▸ **Page excerpt**:
________________________

I can confirm that the latest apt-get update to Ubuntu 24.04 as of a few 
minutes ago is disabling the aead module.

For an un-updated system, running python3 copy_fail_exp.py gets you a root 
shell.   For an updated system it gets an error.  For Ubuntu 26.04 it merely 
asks for the root password.

Ted

-----Original Message-----
From: PLUG <[email protected]> On Behalf Of Russell Senior
Sent: Thursday, April 30, 2026 5:10 PM
To: Portland Linux/Unix Group <[email protected]>
Subject: Re: [PLUG] exploit in the wild

I am just going to alias sudo to the exploit script.

On Thu, Apr 30, 2026 at 4:39 PM Ted Mittelstaedt <[email protected]>
wrote:

> Ubuntu's servers are now offline with a 503 Service Unavailable - 
> probably as a result of
>
> https://ubuntu.com/blog/copy-fail-vulnerability-fixes-available
>
> Maybe they will come back by the time you read this but as of 4:38PM 
> PST they are offline.
>
> Fortunately the Internet Archive crawled the page, it's here:
>
>
> https://web.archive.org/web/20260430191621/https://ubuntu.com/blog/cop
> y-fail-vulnerability-fixes-available
>
> TLDR:  No recompiled kernel available at this time, they are "fixing"

________________________

▸ **Given instruction 1**: Quote the email about the exploit from "For an un-updated" to "the root password.".

________________________

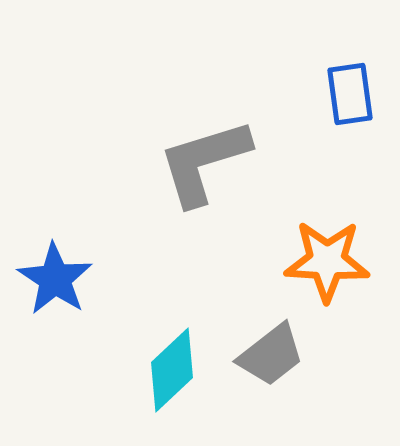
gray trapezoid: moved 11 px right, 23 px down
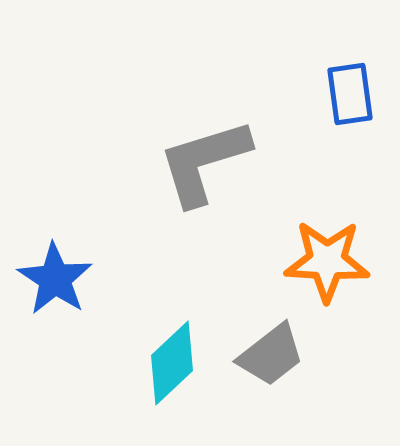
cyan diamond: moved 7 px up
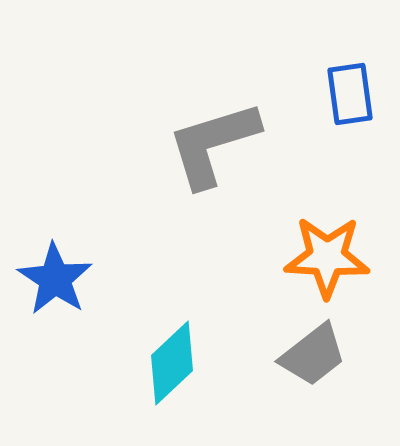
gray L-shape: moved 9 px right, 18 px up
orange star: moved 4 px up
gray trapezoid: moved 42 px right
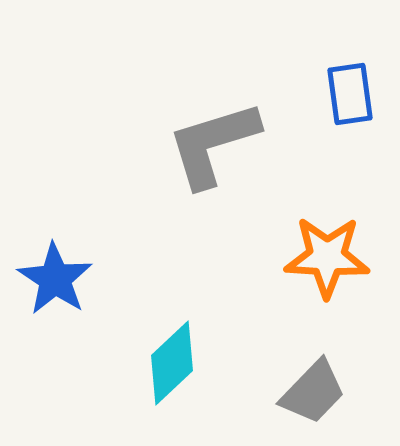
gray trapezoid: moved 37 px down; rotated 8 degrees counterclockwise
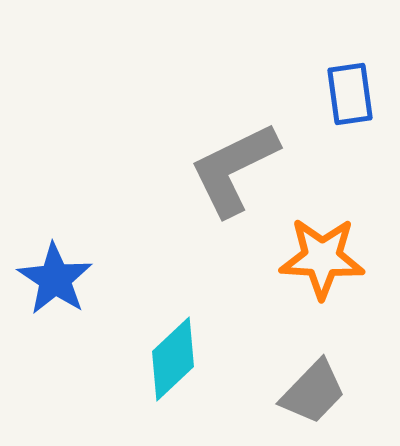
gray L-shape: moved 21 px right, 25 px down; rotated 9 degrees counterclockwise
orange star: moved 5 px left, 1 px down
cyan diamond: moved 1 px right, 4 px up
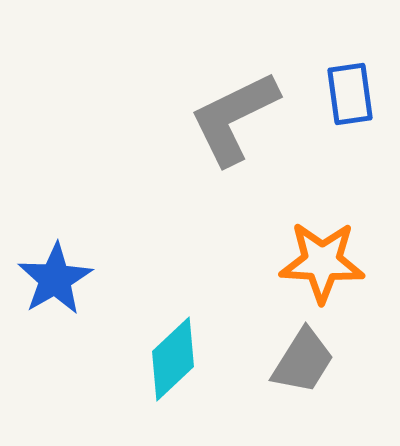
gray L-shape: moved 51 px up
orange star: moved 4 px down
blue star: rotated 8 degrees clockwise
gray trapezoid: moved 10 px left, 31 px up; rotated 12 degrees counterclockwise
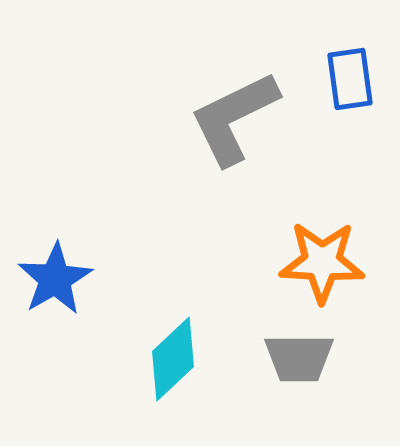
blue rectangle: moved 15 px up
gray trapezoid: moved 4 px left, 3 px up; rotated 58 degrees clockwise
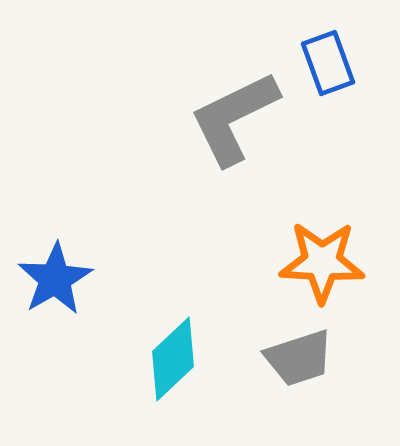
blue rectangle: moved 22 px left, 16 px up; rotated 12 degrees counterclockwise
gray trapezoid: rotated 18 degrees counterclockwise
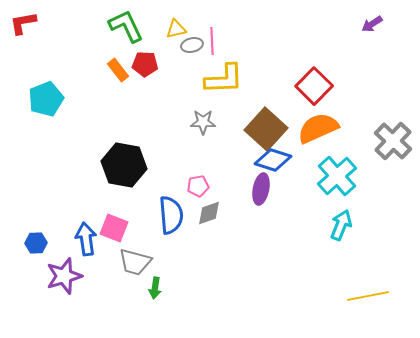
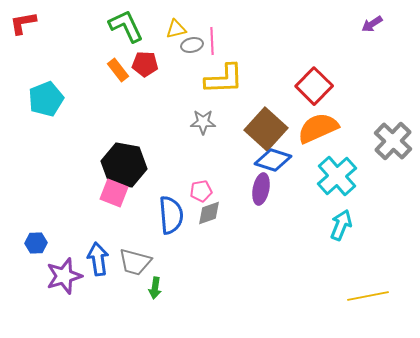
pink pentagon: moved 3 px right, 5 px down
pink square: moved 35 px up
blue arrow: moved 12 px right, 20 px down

________________________

▸ **Given instruction 2**: Convert the rows from the line with "gray L-shape: moved 51 px up" to the line with "gray trapezoid: moved 4 px" into a numbered list, leaving out blank lines and the pictures.

▸ **Full answer 1**:
For an un-updated system, running python3 copy_fail_exp.py gets you a root 
shell.   For an updated system it gets an error.  For Ubuntu 26.04 it merely 
asks for the root password.

▸ **Full answer 2**:
1. gray L-shape: moved 51 px up
2. orange star: moved 4 px down
3. blue star: rotated 8 degrees clockwise
4. gray trapezoid: moved 10 px left, 31 px up; rotated 12 degrees counterclockwise
5. blue rectangle: moved 15 px up
6. gray trapezoid: moved 4 px left, 3 px up; rotated 58 degrees clockwise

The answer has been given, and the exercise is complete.